Dividends: A Bird in the Hand

The S&P 500 stocks are sitting on an estimated $1.1 trillion in cash with record earnings. Some of that money will eventually find its way into the pockets of patient investors.

A Bird in the Hand is certainty

A Bird in the Hand Spells Certainty, or does it?

There’s a lot of focus on the dividend component of investment returns these days–for a variety of reasons.  First, dividends represent money in hand, which is more of a sure thing than stock price appreciation.  Many investors still have a wary eye on the 2008 meltdown, and are having trouble convincing themselves that today’s record stock values represent real money in their portfolios.  As the old saying goes, a bird in the hand is worth two in the bush.

On the other hand, there are taxes to consider.  Since the passage of the new tax law last January, higher-income taxpayers (those in the 39.6% tax bracket) have to pay 20% on the money that is paid out by the corporations in our taxable accounts–up from 15% for tax years 2003 to 2012.  The new Medicare tax will pile on an additional 3.8% tax burden for people with more than $200,000 (individuals) or $250,000 (joint) of taxable income.  You can forestall the tax bite by putting dividend-paying stocks in your IRA, but in doing so, you eliminate another tax-saving measure: the ability to harvest capital losses whenever any of your stock holdings decline in value, share the pain with Uncle Sam and shelter some of your gains.

As recently as last year, dividend investing strategies were considered to be something of a fad, as mutual funds and ETFs that invested in stocks paying the highest dividend percentages were raking in record investor inflows.  But naively investing in companies giving the most money back to their shareholders has not proven to be the ideal strategy.  For one thing, because these rates are calculated as the dividend divided by the share price, the highest dividend payers are sometimes companies that have recently experienced the highest drop in share value.  If a stock valued at $100 is paying a 4% dividend before it plummets to $67, the dividend is suddenly up to 6% of the share price–and becomes a screaming buy at a time when you might worry about the health of the company.  Meanwhile, companies whose dividend rates look low may have recently experienced a surge in their stock value.  Buying simply based on dividend rates may result in a portfolio that resembles a kennel.

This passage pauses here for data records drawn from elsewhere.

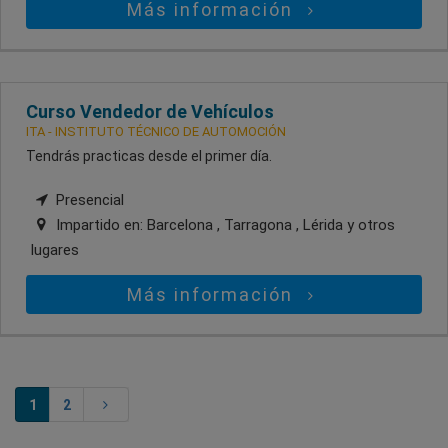
Más información
Curso Vendedor de Vehículos
ITA - INSTITUTO TÉCNICO DE AUTOMOCIÓN
Tendrás practicas desde el primer día.
Presencial
Impartido en:
Barcelona , Tarragona , Lérida
y otros
lugares
Más información
1
2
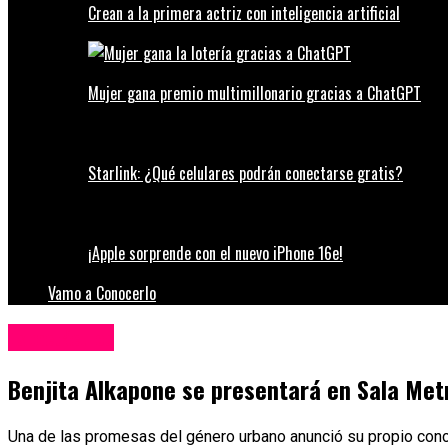
Crean a la primera actriz con inteligencia artificial
Mujer gana premio multimillonario gracias a ChatGPT
Starlink: ¿Qué celulares podrán conectarse gratis?
¡Apple sorprende con el nuevo iPhone 16e!
Vamo a Conocerlo
Espectáculos
Benjita Alkapone se presentará en Sala Me
Una de las promesas del género urbano anunció su propio conc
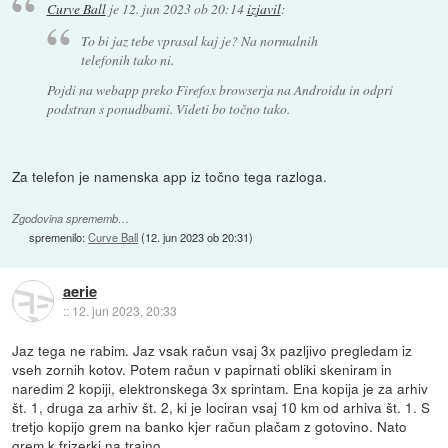
Curve Ball
je
12. jun 2023 ob 20:14
izjavil
:
To bi jaz tebe vprasal kaj je? Na normalnih
telefonih tako ni.
Pojdi na webapp preko Firefox browserja na Androidu in odpri
podstran s ponudbami. Videti bo točno tako.
Za telefon je namenska app iz točno tega razloga.
Zgodovina sprememb…
spremenilo:
Curve Ball
(
12. jun 2023 ob 20:31
)
aerie
::
12. jun 2023, 20:33
Jaz tega ne rabim. Jaz vsak račun vsaj 3x pazljivo pregledam iz
vseh zornih kotov. Potem račun v papirnati obliki skeniram in
naredim 2 kopiji, elektronskega 3x sprintam. Ena kopija je za arhiv
št. 1, druga za arhiv št. 2, ki je lociran vsaj 10 km od arhiva št. 1. S
tretjo kopijo grem na banko kjer račun plačam z gotovino. Nato
grem k frizerki na trajno.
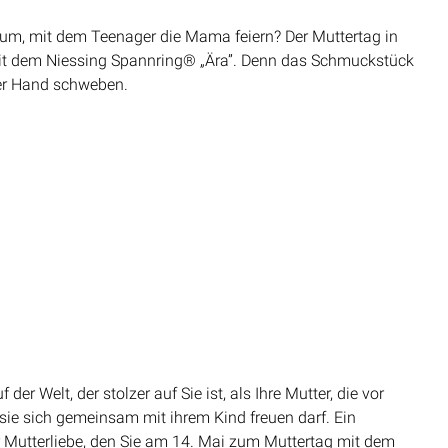
rfum, mit dem Teenager die Mama feiern? Der Muttertag in
rg mit dem Niessing Spannring® „Ära”. Denn das Schmuckstück
der Hand schweben.
er Welt, der stolzer auf Sie ist, als Ihre Mutter, die vor
ie sich gemeinsam mit ihrem Kind freuen darf. Ein
Mutterliebe, den Sie am 14. Mai zum Muttertag mit dem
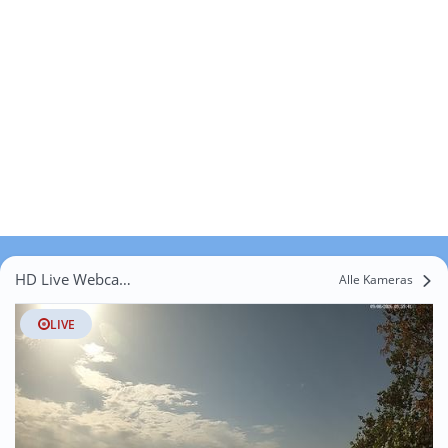
HD Live Webcams Bessières
Alle Kameras
LIVE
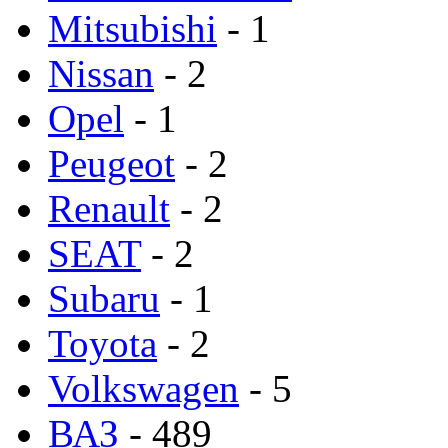
Mitsubishi
- 1
Nissan
- 2
Opel
- 1
Peugeot
- 2
Renault
- 2
SEAT
- 2
Subaru
- 1
Toyota
- 2
Volkswagen
- 5
ВАЗ
- 489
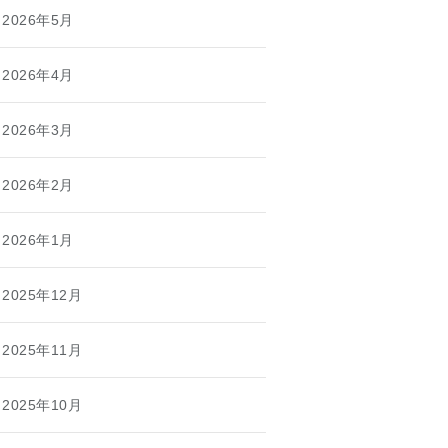
2026年5月
2026年4月
2026年3月
2026年2月
2026年1月
2025年12月
2025年11月
2025年10月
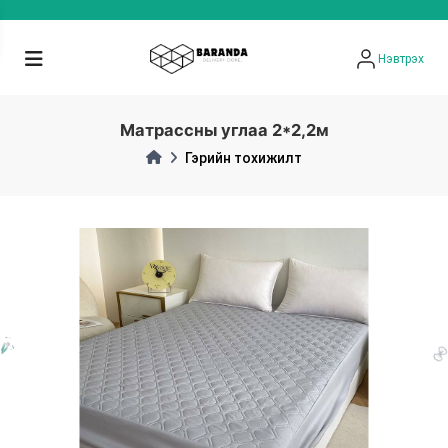
Нэвтрэх
Матрассны углаа 2*2,2м
Гэрийн тохижилт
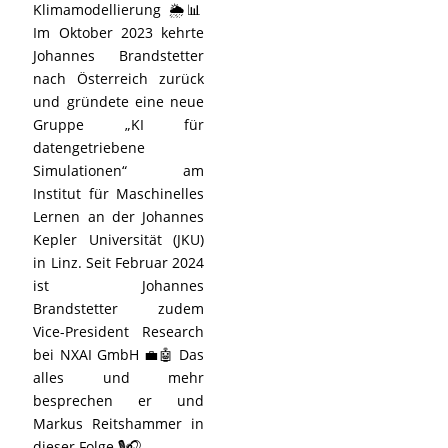
Klimamodellierung 🌦️📊
Im Oktober 2023 kehrte
Johannes Brandstetter
nach Österreich zurück
und gründete eine neue
Gruppe „KI für
datengetriebene
Simulationen“ am
Institut für Maschinelles
Lernen an der Johannes
Kepler Universität (JKU)
in Linz. Seit Februar 2024
ist Johannes
Brandstetter zudem
Vice-President Research
bei NXAI GmbH 💼🤖 Das
alles und mehr
besprechen er und
Markus Reitshammer in
dieser Folge 🎙️🎧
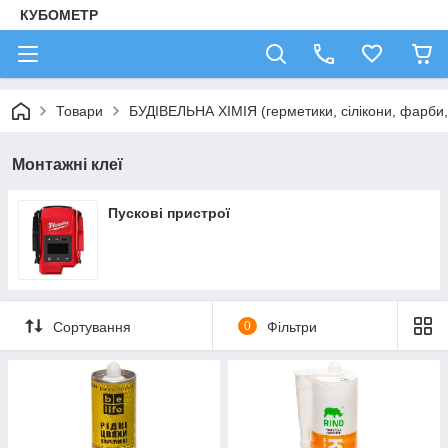
КУБОМЕТР
Товари
БУДІВЕЛЬНА ХІМІЯ (герметики, сілікони, фарби, 
Монтажні клеї
Пускові пристрої
Сортування
0
Фільтри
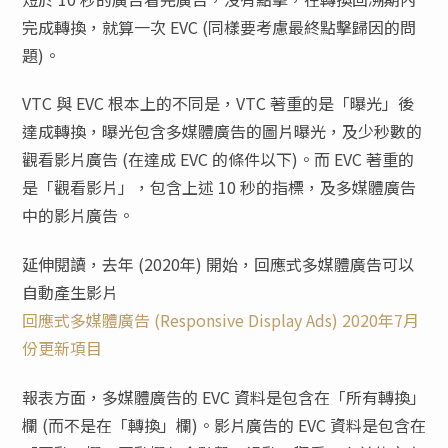
完成轉換，就算一次 EVC (同樣要考慮最終點擊歸因的問
題)。
VTC 與 EVC 根本上的不同是，VTC 著重的是「曝光」後
達成轉換，曝光包含多媒體廣告的圖片曝光，及少秒數的
觀看影片廣告 (在達成 EVC 的條件以下)。而 EVC 著重的
是「觀看影片」，包含上述 10 秒的指標，及多媒體廣告
中的影片廣告。
延伸閱讀，去年 (2020年) 開始，回應式多媒體廣告可以
自動產生影片
回應式多媒體廣告 (Responsive Display Ads) 2020年7月
份更新項目
報表方面，多媒體廣告的 EVC 資料是包含在「所有轉換」
欄 (而不是在「轉換」欄)。影片廣告的 EVC 資料是包含在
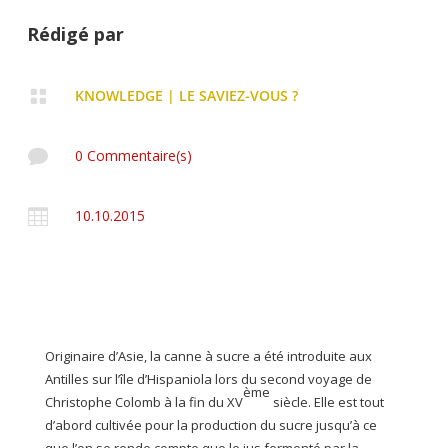
Rédigé par

KNOWLEDGE
|
LE SAVIEZ-VOUS ?

0 Commentaire(s)

10.10.2015
Originaire d’Asie, la canne à sucre a été introduite aux
Antilles sur l’île d’Hispaniola lors du second voyage de
ème
Christophe Colomb à la fin du XV
siècle. Elle est tout
d’abord cultivée pour la production du sucre jusqu’à ce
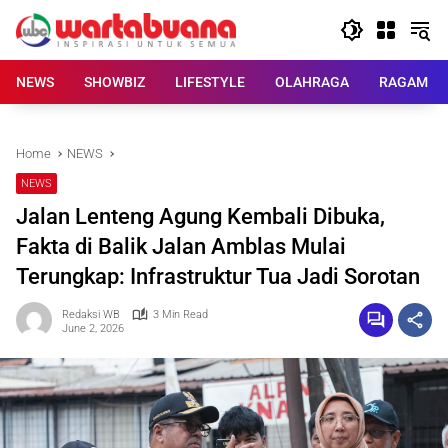
Skip
to
content
NEWS
SHOWBIZ
LIFESTYLE
OLAHRAGA
RAGAM
Home
NEWS
NEWS
Jalan Lenteng Agung Kembali Dibuka,
Fakta di Balik Jalan Amblas Mulai
Terungkap: Infrastruktur Tua Jadi Sorotan
Redaksi WB
3 Min Read
June 2, 2026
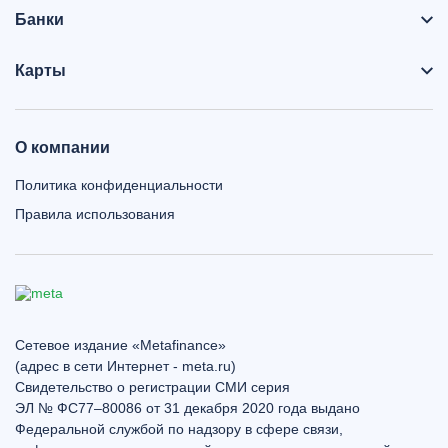
Банки
Карты
О компании
Политика конфиденциальности
Правила использования
Сетевое издание «Metafinance»
(адрес в сети Интернет - meta.ru)
Свидетельство о регистрации СМИ серия
ЭЛ № ФС77–80086 от 31 декабря 2020 года выдано
Федеральной службой по надзору в сфере связи,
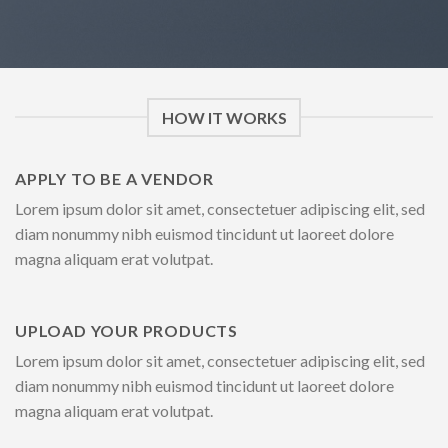
HOW IT WORKS
APPLY TO BE A VENDOR
Lorem ipsum dolor sit amet, consectetuer adipiscing elit, sed
diam nonummy nibh euismod tincidunt ut laoreet dolore
magna aliquam erat volutpat.
UPLOAD YOUR PRODUCTS
Lorem ipsum dolor sit amet, consectetuer adipiscing elit, sed
diam nonummy nibh euismod tincidunt ut laoreet dolore
magna aliquam erat volutpat.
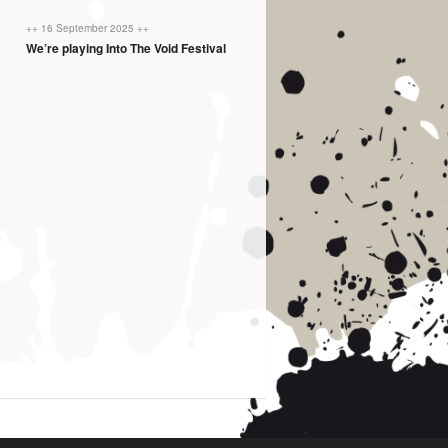
++ 16 September 2025 ++
We’re playing Into The Void Festival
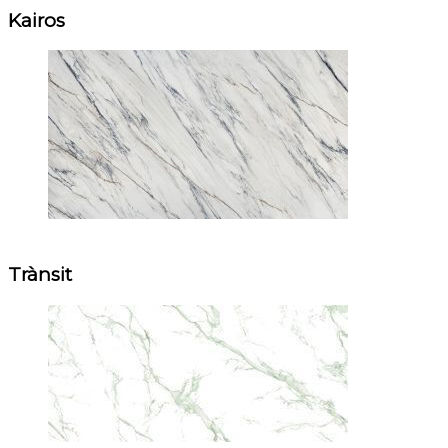
Kairos
Trànsit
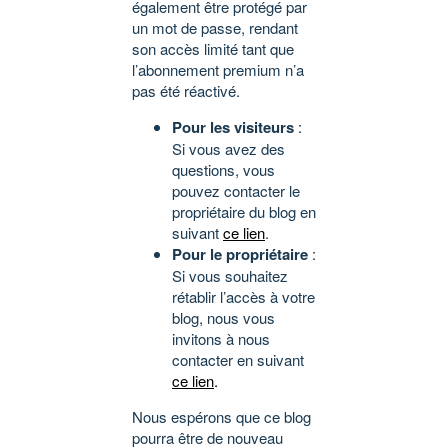
également être protégé par
un mot de passe, rendant
son accès limité tant que
l’abonnement premium n’a
pas été réactivé.
Pour les visiteurs
:
Si vous avez des
questions, vous
pouvez contacter le
propriétaire du blog en
suivant
ce lien
.
Pour le propriétaire
:
Si vous souhaitez
rétablir l’accès à votre
blog, nous vous
invitons à nous
contacter en suivant
ce lien
.
Nous espérons que ce blog
pourra être de nouveau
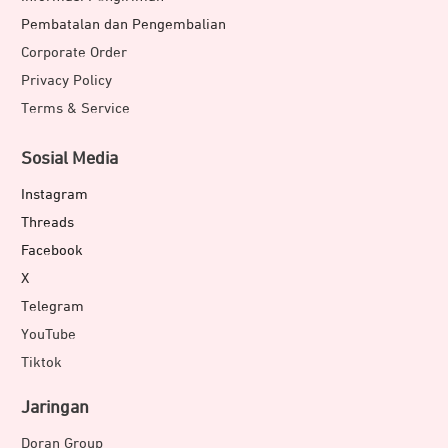
Pembatalan dan Pengembalian
Corporate Order
Privacy Policy
Terms & Service
Sosial Media
Instagram
Threads
Facebook
X
Telegram
YouTube
Tiktok
Jaringan
Doran Group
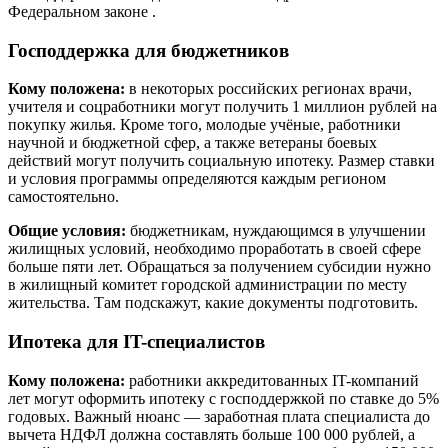
Федеральном законе .
Господдержка для бюджетников
Кому положена:
в некоторых российских регионах врачи,
учителя и соцработники могут получить 1 миллион рублей на
покупку жилья. Кроме того, молодые учёные, работники
научной и бюджетной сфер, а также ветераны боевых
действий могут получить социальную ипотеку. Размер ставки
и условия программы определяются каждым регионом
самостоятельно.
Общие условия:
бюджетникам, нуждающимся в улучшении
жилищных условий, необходимо проработать в своей сфере
больше пяти лет. Обращаться за получением субсидии нужно
в жилищный комитет городской администрации по месту
жительства. Там подскажут, какие документы подготовить.
Ипотека для IT-специалистов
Кому положена:
работники аккредитованных IT-компаний
лет могут оформить ипотеку с господдержкой по ставке до 5%
годовых. Важный нюанс — заработная плата специалиста до
вычета НДФЛ должна составлять больше 100 000 рублей, а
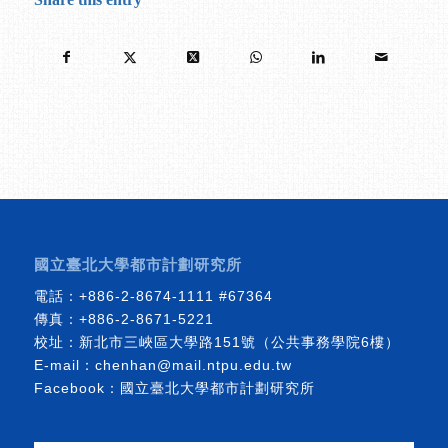
國立臺北大學都市計劃研究所
電話：
+886-2-8674-1111
#67364
傳真：+886-2-8671-5221
校址：新北市三峽區大學路151號（公共事務學院6樓）
E-mail：
chenhan@mail.ntpu.edu.tw
Facebook：
國立臺北大學都市計劃研究所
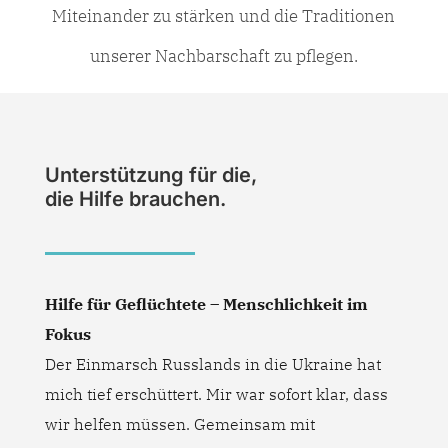
Miteinander zu stärken und die Traditionen
unserer Nachbarschaft zu pflegen.
Unterstützung für die,
die Hilfe brauchen.
Hilfe für Geflüchtete – Menschlichkeit im
Fokus
Der Einmarsch Russlands in die Ukraine hat
mich tief erschüttert. Mir war sofort klar, dass
wir helfen müssen. Gemeinsam mit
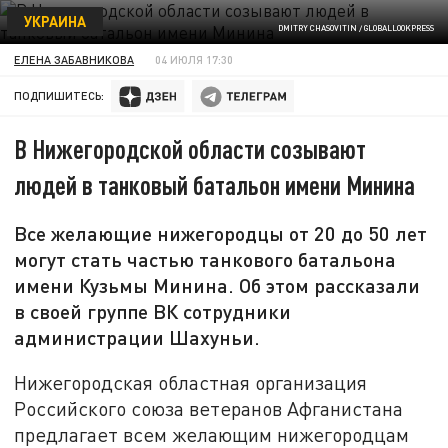
УКРАИНА
DMITRY CHASOVITIN / GLOBALLOOKPRESS
ЕЛЕНА ЗАБАВНИКОВА
04 ИЮЛЯ 17:30
ПОДПИШИТЕСЬ:
В Нижегородской области созывают
людей в танковый батальон имени Минина
Все желающие нижегородцы от 20 до 50 лет
могут стать частью танкового батальона
имени Кузьмы Минина. Об этом рассказали
в своей группе ВК сотрудники
администрации Шахуньи.
Нижегородская областная организация
Российского союза ветеранов Афганистана
предлагает всем желающим нижегородцам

In addition, some stocks, like utilities, act more like bonds than stocks; that is, they are built more for income than growth.  Buying the highest dividend stocks could lead to lower overall growth in share value.

Finally, it should be remembered that the dividend rate is never guaranteed, and in fact is paid at the whim of the company’s board of directors.  In 2012, after suffering through an earnings decline, the J.C. Penney company stopped paying its 4% dividend altogether.  Looking in the other direction, late in 2012, anticipating higher taxes on dividends, more than 175 companies made the list of highest dividend payers when they sent “special dividends” out to their shareholders–which were to be paid out of future earnings this year.

When you sort out all the various issues, the best lesson is not to ignore dividends–they have, after all, provided 34% of the monthly total return on the S&P 500 since the beginning of 1927–but not to get carried away by them either.  You’re probably being paid to hold the stocks you own regardless of your strategy.  Just over 82% of the stocks in the S&P 500 are now paying some form of dividends to their shareholders, which is the highest rate since September of 1999.

Instead of looking for the highest dividend yields, a more workable strategy is to identify funds or ETFs that invest in stocks that have a track record of growing their dividends consistently over time, and which are only paying out a portion of their earnings in the form of dividends–what is called the “dividend cover ratio.”  The historical average of earnings paid out as dividends is 52%, but that may go up in the months and years ahead.  Companies are sitting on record amounts of cash–an estimated $1.1 trillion in the 500 stocks making up the S&P 500–and are still reporting record earnings.  That money has to go somewhere, and some of it will eventually find its way into the pockets of patient investors.